▶ _SHORT PROBLEM_
Duplicate the lines of the items below word for word, starting at the line that contains "[431, 71, 498, 194]" and ending at the line that contains "[431, 71, 499, 190] [0, 0, 500, 333]", with both of those lines included. Leave any images out of your answer.

(Visual question data)

■ ■ ■

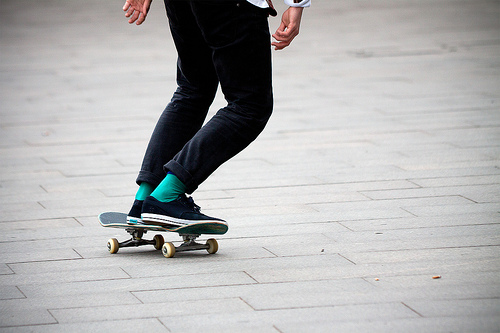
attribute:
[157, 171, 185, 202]
sock — green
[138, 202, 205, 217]
sneaker — black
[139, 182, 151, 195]
sock — green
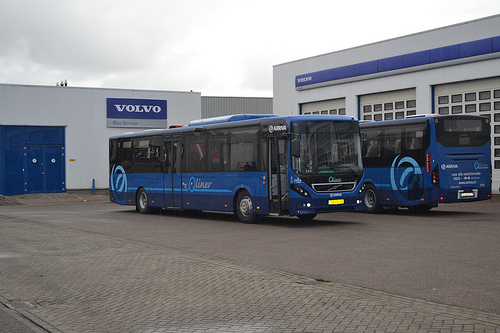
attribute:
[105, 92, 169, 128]
sign — large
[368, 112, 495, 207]
passenger bus — blue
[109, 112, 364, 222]
passenger bus — blue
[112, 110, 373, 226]
bus — passenger, blue,  passenger bus, large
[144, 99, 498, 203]
bus — large , blue 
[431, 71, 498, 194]
door — large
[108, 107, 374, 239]
bus — large 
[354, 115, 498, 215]
bus — blue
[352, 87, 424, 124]
garage door — large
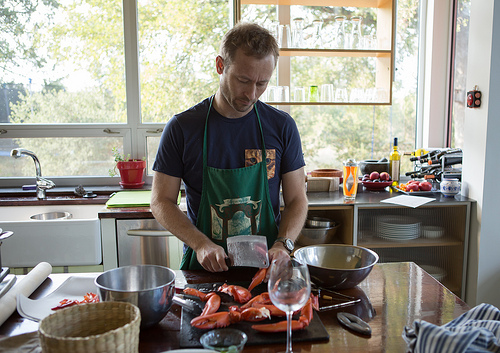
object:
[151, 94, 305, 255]
shirt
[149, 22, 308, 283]
man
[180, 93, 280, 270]
apron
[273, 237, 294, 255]
watch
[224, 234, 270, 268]
meat cleaver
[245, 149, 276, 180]
cat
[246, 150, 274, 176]
shirt pocket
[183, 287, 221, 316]
lobster claw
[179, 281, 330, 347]
cutting board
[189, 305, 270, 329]
lobster claw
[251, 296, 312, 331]
lobster claw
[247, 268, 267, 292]
lobster claw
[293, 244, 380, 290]
bowl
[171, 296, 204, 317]
tongs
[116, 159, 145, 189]
flower pot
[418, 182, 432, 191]
tomato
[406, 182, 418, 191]
tomato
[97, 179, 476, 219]
counter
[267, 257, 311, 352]
wine glass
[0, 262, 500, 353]
counter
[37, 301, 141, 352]
basket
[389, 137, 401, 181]
bottle of wine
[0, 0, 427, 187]
window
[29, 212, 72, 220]
bowl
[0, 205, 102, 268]
kitchen sink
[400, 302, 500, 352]
towel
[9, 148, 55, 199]
faucet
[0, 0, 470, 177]
tree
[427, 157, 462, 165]
bottle of wine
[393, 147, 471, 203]
rack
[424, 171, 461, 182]
bottle of wine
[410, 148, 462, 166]
bottle of wine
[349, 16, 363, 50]
glass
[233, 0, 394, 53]
shelf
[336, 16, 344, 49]
glass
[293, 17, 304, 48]
glass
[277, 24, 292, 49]
glass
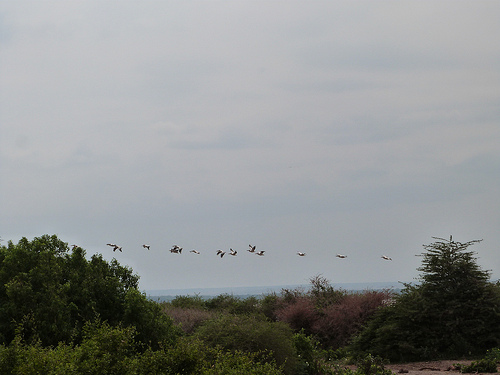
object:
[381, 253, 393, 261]
bird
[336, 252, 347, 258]
bird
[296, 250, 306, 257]
bird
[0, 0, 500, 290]
sky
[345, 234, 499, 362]
bush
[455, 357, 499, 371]
shrubs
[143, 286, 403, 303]
sea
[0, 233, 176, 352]
tree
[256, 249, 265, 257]
bird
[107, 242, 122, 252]
bird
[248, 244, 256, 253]
bird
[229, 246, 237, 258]
bird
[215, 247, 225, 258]
bird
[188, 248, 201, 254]
bird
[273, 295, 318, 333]
bushes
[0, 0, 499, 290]
clouds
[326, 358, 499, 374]
dirt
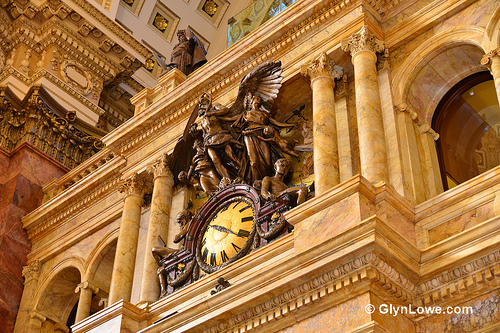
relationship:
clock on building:
[196, 194, 258, 272] [0, 0, 500, 333]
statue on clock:
[149, 60, 309, 298] [196, 194, 258, 272]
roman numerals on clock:
[201, 201, 255, 266] [196, 194, 258, 272]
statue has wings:
[166, 60, 285, 178] [170, 62, 285, 186]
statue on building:
[149, 60, 309, 298] [0, 0, 500, 333]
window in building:
[431, 71, 499, 190] [0, 0, 500, 333]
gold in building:
[1, 0, 500, 330] [0, 0, 500, 333]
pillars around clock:
[72, 51, 499, 324] [196, 194, 258, 272]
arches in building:
[32, 9, 500, 331] [0, 0, 500, 333]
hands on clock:
[204, 223, 245, 240] [196, 194, 258, 272]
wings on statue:
[170, 62, 285, 186] [166, 60, 285, 178]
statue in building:
[149, 60, 309, 298] [0, 0, 500, 333]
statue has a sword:
[166, 60, 285, 178] [183, 91, 213, 144]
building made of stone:
[0, 0, 500, 333] [1, 0, 500, 332]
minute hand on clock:
[208, 222, 222, 232] [196, 194, 258, 272]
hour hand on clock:
[219, 223, 244, 241] [196, 194, 258, 272]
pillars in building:
[72, 51, 499, 324] [0, 0, 500, 333]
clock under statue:
[196, 194, 258, 272] [149, 60, 309, 298]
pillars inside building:
[72, 51, 499, 324] [0, 0, 500, 333]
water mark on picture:
[366, 302, 475, 317] [1, 0, 500, 332]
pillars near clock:
[72, 51, 499, 324] [196, 194, 258, 272]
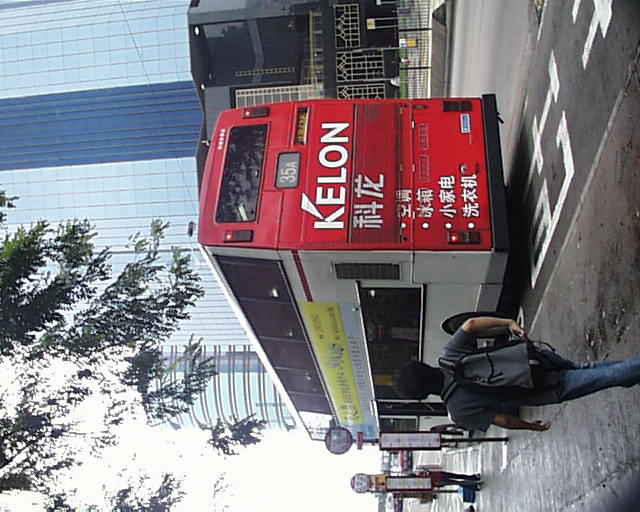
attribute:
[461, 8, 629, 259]
road — grey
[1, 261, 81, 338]
leaves — green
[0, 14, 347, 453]
buildings — blue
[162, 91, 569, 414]
bus — white, red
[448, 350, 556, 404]
bagpack — black, grey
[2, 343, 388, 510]
sky — white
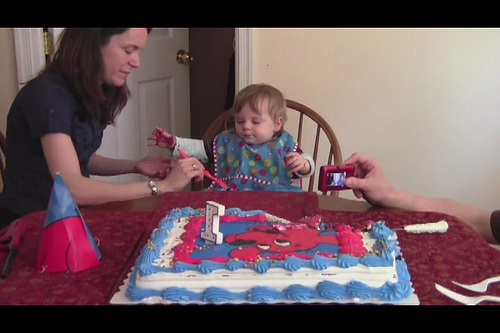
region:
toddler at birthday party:
[143, 82, 314, 192]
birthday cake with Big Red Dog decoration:
[133, 201, 428, 320]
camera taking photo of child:
[317, 159, 360, 194]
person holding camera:
[319, 147, 499, 255]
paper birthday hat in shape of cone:
[36, 170, 101, 275]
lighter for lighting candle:
[5, 215, 29, 287]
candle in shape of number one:
[196, 195, 227, 248]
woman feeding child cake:
[6, 24, 235, 206]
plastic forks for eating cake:
[433, 264, 498, 305]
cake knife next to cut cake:
[354, 215, 451, 239]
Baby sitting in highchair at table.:
[154, 83, 341, 193]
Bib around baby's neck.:
[208, 131, 304, 193]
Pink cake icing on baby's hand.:
[143, 121, 180, 156]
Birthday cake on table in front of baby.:
[114, 201, 422, 311]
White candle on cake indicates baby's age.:
[191, 191, 232, 248]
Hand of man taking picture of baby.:
[314, 151, 386, 204]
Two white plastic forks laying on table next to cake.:
[426, 252, 498, 305]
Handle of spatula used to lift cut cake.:
[388, 214, 453, 241]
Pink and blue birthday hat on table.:
[26, 166, 126, 282]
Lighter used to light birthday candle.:
[3, 209, 30, 291]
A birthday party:
[159, 71, 335, 221]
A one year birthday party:
[180, 183, 305, 254]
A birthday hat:
[8, 149, 195, 290]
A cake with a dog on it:
[216, 226, 393, 274]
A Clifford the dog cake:
[163, 206, 419, 307]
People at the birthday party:
[51, 82, 450, 329]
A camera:
[299, 136, 380, 218]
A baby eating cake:
[130, 88, 421, 246]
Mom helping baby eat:
[11, 124, 178, 196]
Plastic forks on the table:
[442, 215, 494, 308]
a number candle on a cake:
[182, 192, 227, 245]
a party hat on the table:
[31, 170, 99, 277]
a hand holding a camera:
[292, 144, 378, 207]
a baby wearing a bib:
[208, 90, 300, 188]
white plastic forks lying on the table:
[439, 263, 499, 305]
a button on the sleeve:
[44, 106, 59, 117]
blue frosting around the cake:
[201, 279, 284, 301]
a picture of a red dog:
[229, 218, 311, 254]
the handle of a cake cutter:
[394, 216, 452, 234]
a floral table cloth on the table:
[115, 216, 145, 234]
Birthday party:
[146, 177, 321, 324]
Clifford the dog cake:
[199, 185, 444, 312]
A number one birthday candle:
[176, 204, 271, 256]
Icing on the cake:
[146, 235, 270, 317]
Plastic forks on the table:
[410, 236, 482, 303]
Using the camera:
[309, 146, 443, 263]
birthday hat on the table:
[32, 177, 138, 307]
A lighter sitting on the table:
[0, 210, 34, 285]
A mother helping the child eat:
[157, 127, 283, 239]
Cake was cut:
[186, 161, 405, 248]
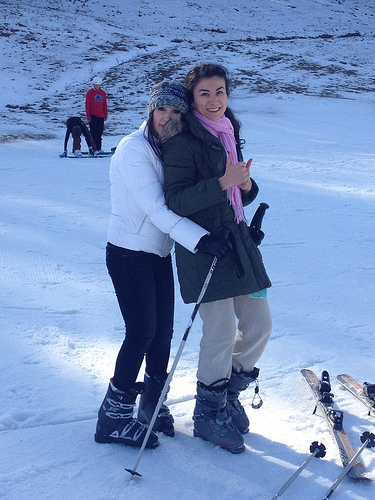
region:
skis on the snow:
[290, 338, 372, 450]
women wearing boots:
[101, 368, 266, 454]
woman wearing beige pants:
[193, 294, 268, 379]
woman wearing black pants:
[91, 248, 170, 379]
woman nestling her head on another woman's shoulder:
[107, 51, 249, 261]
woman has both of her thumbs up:
[213, 139, 267, 202]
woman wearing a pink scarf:
[183, 105, 243, 213]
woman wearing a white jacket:
[102, 122, 184, 252]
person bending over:
[52, 106, 95, 160]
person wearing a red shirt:
[77, 68, 117, 152]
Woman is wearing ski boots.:
[193, 364, 275, 459]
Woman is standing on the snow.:
[162, 63, 297, 455]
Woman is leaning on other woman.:
[96, 58, 291, 452]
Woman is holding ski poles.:
[123, 198, 283, 484]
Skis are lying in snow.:
[295, 361, 374, 494]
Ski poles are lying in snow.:
[265, 427, 373, 498]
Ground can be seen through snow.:
[2, 2, 373, 153]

■ ■ ■

▶ _RESULT_
[431, 71, 498, 194]
door — large
[108, 107, 374, 239]
bus — large 
[354, 115, 498, 215]
bus — blue
[352, 87, 424, 124]
garage door — large
object:
[151, 94, 305, 255]
shirt
[149, 22, 308, 283]
man
[180, 93, 280, 270]
apron
[273, 237, 294, 255]
watch
[224, 234, 270, 268]
meat cleaver
[245, 149, 276, 180]
cat
[246, 150, 274, 176]
shirt pocket
[183, 287, 221, 316]
lobster claw
[179, 281, 330, 347]
cutting board
[189, 305, 270, 329]
lobster claw
[251, 296, 312, 331]
lobster claw
[247, 268, 267, 292]
lobster claw
[293, 244, 380, 290]
bowl
[171, 296, 204, 317]
tongs
[116, 159, 145, 189]
flower pot
[418, 182, 432, 191]
tomato
[406, 182, 418, 191]
tomato
[97, 179, 476, 219]
counter
[267, 257, 311, 352]
wine glass
[0, 262, 500, 353]
counter
[37, 301, 141, 352]
basket
[389, 137, 401, 181]
bottle of wine
[0, 0, 427, 187]
window
[29, 212, 72, 220]
bowl
[0, 205, 102, 268]
kitchen sink
[400, 302, 500, 352]
towel
[9, 148, 55, 199]
faucet
[0, 0, 470, 177]
tree
[427, 157, 462, 165]
bottle of wine
[393, 147, 471, 203]
rack
[424, 171, 461, 182]
bottle of wine
[410, 148, 462, 166]
bottle of wine
[349, 16, 363, 50]
glass
[233, 0, 394, 53]
shelf
[336, 16, 344, 49]
glass
[293, 17, 304, 48]
glass
[277, 24, 292, 49]
glass
object:
[381, 253, 393, 261]
bird
[336, 252, 347, 258]
bird
[296, 250, 306, 257]
bird
[0, 0, 500, 290]
sky
[345, 234, 499, 362]
bush
[455, 357, 499, 371]
shrubs
[143, 286, 403, 303]
sea
[0, 233, 176, 352]
tree
[256, 249, 265, 257]
bird
[107, 242, 122, 252]
bird
[248, 244, 256, 253]
bird
[229, 246, 237, 258]
bird
[215, 247, 225, 258]
bird
[188, 248, 201, 254]
bird
[273, 295, 318, 333]
bushes
[0, 0, 499, 290]
clouds
[326, 358, 499, 374]
dirt
relationship:
clock on building:
[196, 194, 258, 272] [0, 0, 500, 333]
statue on clock:
[149, 60, 309, 298] [196, 194, 258, 272]
roman numerals on clock:
[201, 201, 255, 266] [196, 194, 258, 272]
statue has wings:
[166, 60, 285, 178] [170, 62, 285, 186]
statue on building:
[149, 60, 309, 298] [0, 0, 500, 333]
window in building:
[431, 71, 499, 190] [0, 0, 500, 333]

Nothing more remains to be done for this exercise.